In Dangerous Minds, identify four theories or perspectives displayed.
One sociological theory displayed is evident in how Lou Anne embraces the social exchange theory. This theory posits the idea that human interaction is predicated upon how much reward a particular interaction can be gained. When Lou Anne enters her classroom, it is clear that her "posse don't do homework." She has to embrace the social exchange theory in working with her students. Self- defense teachings, the willingness to use karate, as well as the use of candy bars and the trip to the amusement park are all examples of the social exchange theory in action. As Lou Anne gains their trust and is able to say, "In my classroom, poetry is its own reward," the social exchange theory is embodied in a more abstract manner. Lou Anne makes the case to her students that if they demonstrate habits of academic success, they be rewarded with measurable gains. She makes this case in both tangible and intangible terms, defining the elements of the social exchange theory.
In the mentoring of Callie Roberts, Lou Anne demonstrates the feminist social theory. She is able to bond with Callie as a woman. In the interaction from woman to woman, feminism as a social theory is embraced. This theory posits that there are conditions that bind and connect all women to one another, suggesting that solidarity between women is a real construct. In her appeals to Callie, Lou Anne is knowledgeable that she might be able to reach her as a woman and not merely as a teacher or as an instrument of the system. The relationship that develops between both women can be fostered because of a feminist idea that suggests a condition in which women are able to understand one another because of conditions that impact them as women.

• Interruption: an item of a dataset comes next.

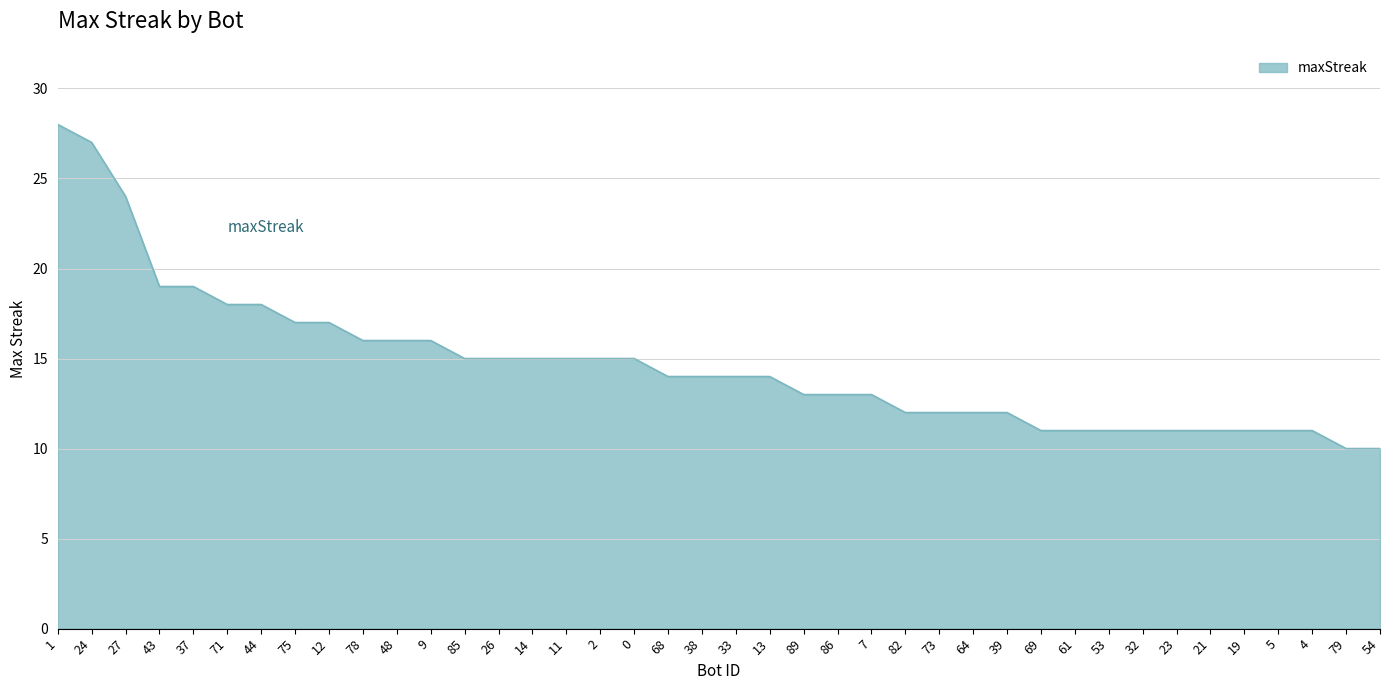

What is the difference between the maximum and minimum values?

18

The conflict theory of Karl Marx is evidenced in the school's setting. Lou Anne does not teach in Beverly Hills or Palo Alto. She is not teaching in an economically advanced community. She is teaching in an economically challenged area outside of Los Angeles. It becomes clear that she is seeking to empower students who lack such autonomy in the world around them. When she challenges their assertion with the idea that "There are no victims in this classroom," it is an affirmation of the Marxist conflict theory that seeks to empower those who lack a sense of control and voice. Emilio's narrative of the harsh street life is a reflection of the conflict theory that Lou Anne advocates in her advocacy for him. As Lou Anne is asking her students to critically examine the world and their place in it, she is engaging in theory of social phenomenology. In this setting, society is a social construct. The same construction that labels Lou Anne as "whitebread" and statements such as "You that white bread b*** messing up my babies' minds!" are examples of social phenomenology because they force reexamination of social constructs. What defines being "white" and "messing up" the minds of children are a part of this process. Lou Anne teaches her students and experiences the implications of social phenomenological theory throughout the film.